メディアの中でも今はテレビが主力で、そのテレビは視聴率至上主義です。要するに金儲けが全てという経営姿勢です。視聴率さえ上がればなんでもあり。そこでは倫理や品性など一切考慮されないのです。残念なことに日本では下劣な番組ほど視聴率が高くなる傾向にあります。YouTubeでセンセーショナルで下劣なビデオが人気になるのと同じです。炎上狙いで馬鹿な真似をして投稿する若者たちが続出して世間を賑わせたのも最近の話です。新手では先の参議院選でうまうまと当選を果たした「NHKから国民を守る党」の立花孝志氏です。下劣な炎上商法で耳目を集めることに成功しましたね。
そこでテレビ局は炎上商法よろしく民衆の注目を浴びるような刺激的な番組を好んで放送するようになり、それに連れて視聴者の意識もますます下劣なものに変わっていきます。負のスパイラルに陥ってしまうわけですね。
いじめよろしく大衆は誰かをいじめることによって自身の不安や不満を解消したいという、あまり好ましくない欲求を持っています。
世論形成は時の権力者にとって最重要課題です。特に無能な政権では、様々な不都合な結果が続出するため、すぐに国民の不満が膨れ上がるでしょう。それを抑えるには何よりもメディアを抑えて、不都合な真実が国民の目に触れないようにしなければなりません。国民が飛びつくような話題があれば自分たちの不都合な真実を隠しておけるというわけです。
そこで往往にして時の権力は民衆が不満をぶつける対象を作り出し、民衆の注目をそちらにそらす手段を取るのです。
今までは北朝鮮のミサイルを使って国民を煽っていたのですがトランプ大統領が対話を始めてしまったので急遽方針転換。

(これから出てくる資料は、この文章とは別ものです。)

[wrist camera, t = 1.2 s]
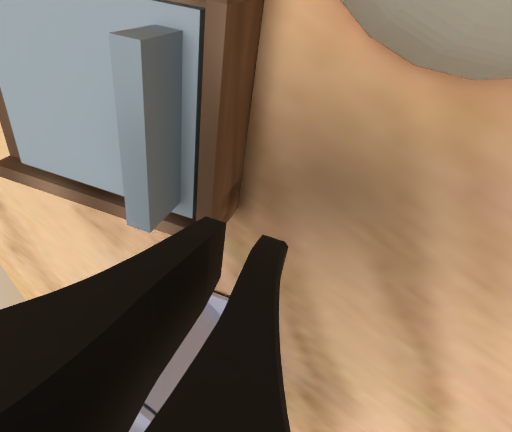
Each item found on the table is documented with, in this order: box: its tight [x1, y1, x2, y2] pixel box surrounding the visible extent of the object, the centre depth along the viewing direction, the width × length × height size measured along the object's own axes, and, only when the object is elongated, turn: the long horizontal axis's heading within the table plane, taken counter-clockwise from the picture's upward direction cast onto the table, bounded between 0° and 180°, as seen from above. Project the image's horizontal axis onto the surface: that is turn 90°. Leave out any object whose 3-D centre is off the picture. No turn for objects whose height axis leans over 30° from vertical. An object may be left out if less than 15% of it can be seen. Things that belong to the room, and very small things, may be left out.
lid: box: [0, 0, 205, 233], centre depth 16 cm, size 11×10×4 cm
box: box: [0, 0, 264, 235], centre depth 18 cm, size 14×12×4 cm
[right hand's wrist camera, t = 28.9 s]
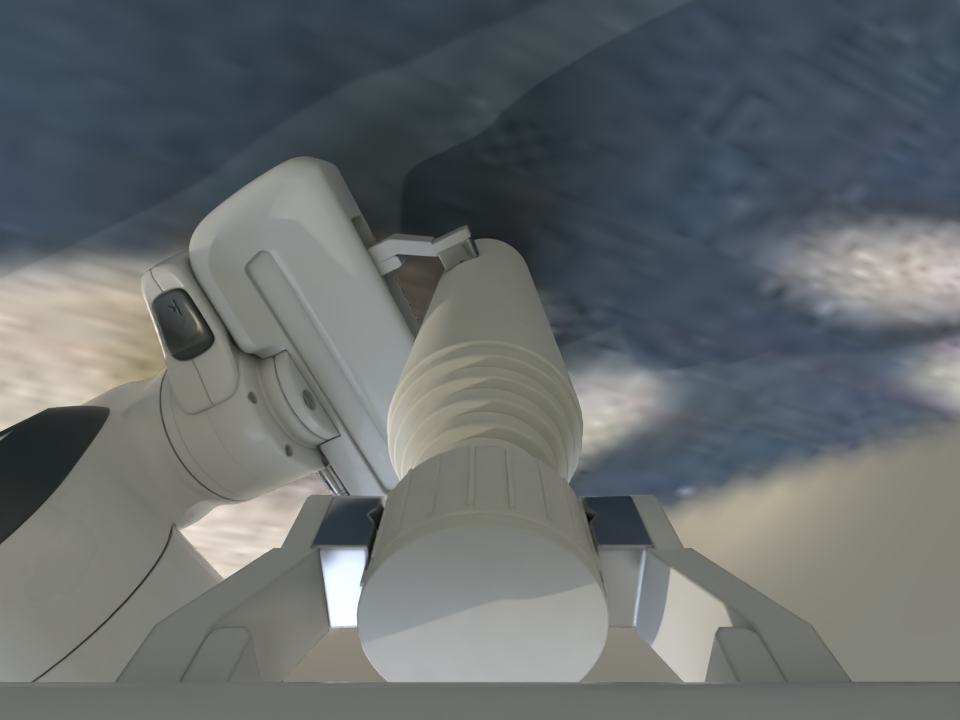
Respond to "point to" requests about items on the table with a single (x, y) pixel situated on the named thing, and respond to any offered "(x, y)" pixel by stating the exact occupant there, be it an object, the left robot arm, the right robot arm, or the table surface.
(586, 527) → the cap
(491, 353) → the bottle
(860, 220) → the table surface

本当に軽いですよねぇ。外交をこんなに軽く考えられてはたまらないのですがねぇ。今回の民衆の敵として選ばれたのは韓国です。
本当にあきれるほど簡単に成功するものですね。あっという間に日本全土が嫌韓一色に染め上げられてしまいました。日本国民の軽さと危険性を象徴する、ある意味ぞっとする風景なのですが。
国内の様々な問題はそっちのけで、連日連夜、正しい事実や様々な側面について報道することなく結論ありきの韓国批判ばかり。よその国のことをそんなに熱心に批判するよりも先に、足元の重大な国内問題をきちんと報道しなさいと叱りつけたい思いです。もっとしっかりと批判すべき国内問題が放置され山積しているでしょう!
日本国民の無知を哀れむかのように、海外では日本の暴走の本質をきちんと把握しています。その例がこのワシントン・ポスト社の記事です。日本国民こそ知らなければならないのに恥ずかしいことです。
そこで嫌韓を煽っている人々が共通の錦の御旗にしている以下2つの主張について私なりに調べてみました。
1.韓国は1965年に締結した日韓請求権協定に違反した。これは国際法違反である。
この協定は国と国との間の行動を規定したもので個人の人権にかかわる問題には一切関係ない。そして協定通り韓国は国として日本に対してなんの請求もしていない。したがって協定違反であるという指摘は全くの言いがかりである。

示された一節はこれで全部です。